You are currently viewing Floating data centers gain momentum as Keppel launches 25MW offshore facility in Singapore

Floating data centers gain momentum as Keppel launches 25MW offshore facility in Singapore

  • Post author:
  • Post category:News
  • Reading time:3 mins read

Floating data centers are moving from experimental concepts to deployable infrastructure platforms as Singapore-based Keppel begins construction of a 25MW floating data center designed to support hyperscale workloads, marking one of the clearest signals yet that offshore compute infrastructure is becoming part of the global data center toolkit.

The project, funded through Keppel Data Centre Fund II and already committed to a global hyperscale customer, is expected to go live in 2028. Located at 25 Loyang Crescent in Singapore, the modular development will combine a four-story, 19.2MW waterborne module with supporting shoreside infrastructure, occupying approximately 9,870 square meters of land and 7,580 square meters of adjacent sea space. The facility will use seawater cooling, positioning it as a practical response to land scarcity, power constraints, and thermal management challenges increasingly shaping next-generation data center siting decisions.

Floating data centers are gaining attention globally as operators confront the physical limits of traditional campus expansion in dense metropolitan markets. Singapore in particular has faced sustained land and energy constraints on new data center developments, prompting regulators and operators to explore alternative infrastructure models that preserve capacity growth while maintaining environmental compliance.
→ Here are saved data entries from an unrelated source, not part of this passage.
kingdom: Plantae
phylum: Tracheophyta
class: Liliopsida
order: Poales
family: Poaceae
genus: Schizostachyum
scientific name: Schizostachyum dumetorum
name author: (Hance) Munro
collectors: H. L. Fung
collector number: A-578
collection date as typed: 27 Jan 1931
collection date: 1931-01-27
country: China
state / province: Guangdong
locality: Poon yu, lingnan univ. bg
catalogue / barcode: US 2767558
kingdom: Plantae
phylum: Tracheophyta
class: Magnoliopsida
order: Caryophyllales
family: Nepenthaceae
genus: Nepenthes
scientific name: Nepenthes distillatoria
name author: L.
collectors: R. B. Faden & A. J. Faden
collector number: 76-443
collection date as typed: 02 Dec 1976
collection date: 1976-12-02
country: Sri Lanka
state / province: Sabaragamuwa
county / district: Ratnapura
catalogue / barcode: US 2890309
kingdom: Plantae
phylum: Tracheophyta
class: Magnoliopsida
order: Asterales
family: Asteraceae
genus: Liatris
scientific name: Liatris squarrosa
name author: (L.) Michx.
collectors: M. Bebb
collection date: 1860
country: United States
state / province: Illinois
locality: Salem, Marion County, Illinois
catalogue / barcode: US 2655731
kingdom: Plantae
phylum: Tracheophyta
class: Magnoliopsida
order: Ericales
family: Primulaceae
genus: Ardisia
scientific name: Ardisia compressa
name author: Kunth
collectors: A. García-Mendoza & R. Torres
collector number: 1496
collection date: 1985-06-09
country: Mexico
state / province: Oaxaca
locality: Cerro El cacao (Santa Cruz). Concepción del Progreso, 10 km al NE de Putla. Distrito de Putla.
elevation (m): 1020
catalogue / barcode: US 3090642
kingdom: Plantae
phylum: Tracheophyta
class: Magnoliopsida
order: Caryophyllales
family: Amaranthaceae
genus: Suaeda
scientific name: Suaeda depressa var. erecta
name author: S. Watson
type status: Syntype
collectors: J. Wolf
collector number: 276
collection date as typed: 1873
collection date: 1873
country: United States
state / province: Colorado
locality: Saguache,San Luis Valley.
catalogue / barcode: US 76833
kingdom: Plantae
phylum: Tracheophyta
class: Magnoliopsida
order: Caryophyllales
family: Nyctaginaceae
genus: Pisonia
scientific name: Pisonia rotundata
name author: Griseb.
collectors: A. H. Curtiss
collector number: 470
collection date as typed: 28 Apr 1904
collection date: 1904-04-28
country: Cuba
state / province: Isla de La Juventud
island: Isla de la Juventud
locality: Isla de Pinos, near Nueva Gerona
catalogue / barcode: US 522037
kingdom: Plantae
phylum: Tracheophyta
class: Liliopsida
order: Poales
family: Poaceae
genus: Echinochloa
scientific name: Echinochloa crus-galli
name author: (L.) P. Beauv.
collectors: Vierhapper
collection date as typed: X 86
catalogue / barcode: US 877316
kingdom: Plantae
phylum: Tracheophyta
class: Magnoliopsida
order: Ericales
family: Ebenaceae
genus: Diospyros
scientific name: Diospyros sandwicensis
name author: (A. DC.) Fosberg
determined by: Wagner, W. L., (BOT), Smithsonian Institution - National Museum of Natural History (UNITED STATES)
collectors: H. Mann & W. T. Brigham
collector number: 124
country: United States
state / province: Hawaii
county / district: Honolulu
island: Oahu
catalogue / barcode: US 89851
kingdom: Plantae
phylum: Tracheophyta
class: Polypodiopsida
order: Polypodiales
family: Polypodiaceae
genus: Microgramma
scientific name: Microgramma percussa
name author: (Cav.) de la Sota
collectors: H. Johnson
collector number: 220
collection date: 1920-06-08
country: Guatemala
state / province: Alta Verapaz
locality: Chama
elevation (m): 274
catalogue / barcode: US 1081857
Keppel’s deployment builds on a growing body of experimentation with offshore and subsea compute infrastructure. Microsoft previously tested underwater data center modules through its Project Natick initiative, demonstrating the technical viability of sealed subsea compute environments powered by renewable energy and cooled by surrounding ocean conditions. Other initiatives have followed. US-based Nautilus Data Technologies launched a 6.5MW floating barge data center in California, while French startup Denv-R deployed containerized floating compute infrastructure in Nantes. In Japan, a consortium including Mitsui O.S.K. Lines, Kinetics, and Hitachi is advancing offshore floating data center platforms integrated with solar and battery systems. These developments indicate that water-based compute infrastructure is evolving from prototype experimentation toward modular deployment strategies for constrained urban and coastal markets.

Floating data centers gain momentum as Keppel launches 25MW offshore facility in Singapore

Rather than replacing terrestrial facilities, floating platforms are emerging as complementary infrastructure capable of supporting edge expansion, hyperscale spillover capacity, and distributed AI inference environments where land access and grid availability are limited. For rapidly urbanizing regions, including parts of Africa’s coastal digital corridors, these models could become increasingly relevant as demand for localized compute begins to outpace traditional siting options.

The Singapore project also highlights a broader structural shift in how operators are approaching future data center growth. Instead of relying solely on large inland campuses, infrastructure developers are exploring hybrid siting strategies that integrate coastal, modular, and energy-adjacent deployments into national compute architectures.

For Africa, where major coastal gateway cities such as Lagos, Mombasa, Accra, and Cape Town already anchor subsea cable landings and interconnection ecosystems, floating and subsea data center models could eventually complement terrestrial infrastructure as compute demand scales alongside cloud adoption and artificial intelligence deployment.

The Keppel announcement follows a wider global trend toward infrastructure diversification as operators respond to land availability constraints, grid bottlenecks, and rising cooling requirements associated with AI-intensive workloads. Increasingly, the question is no longer whether water-based compute infrastructure is feasible, but where it becomes economically justified as part of next-generation digital infrastructure planning.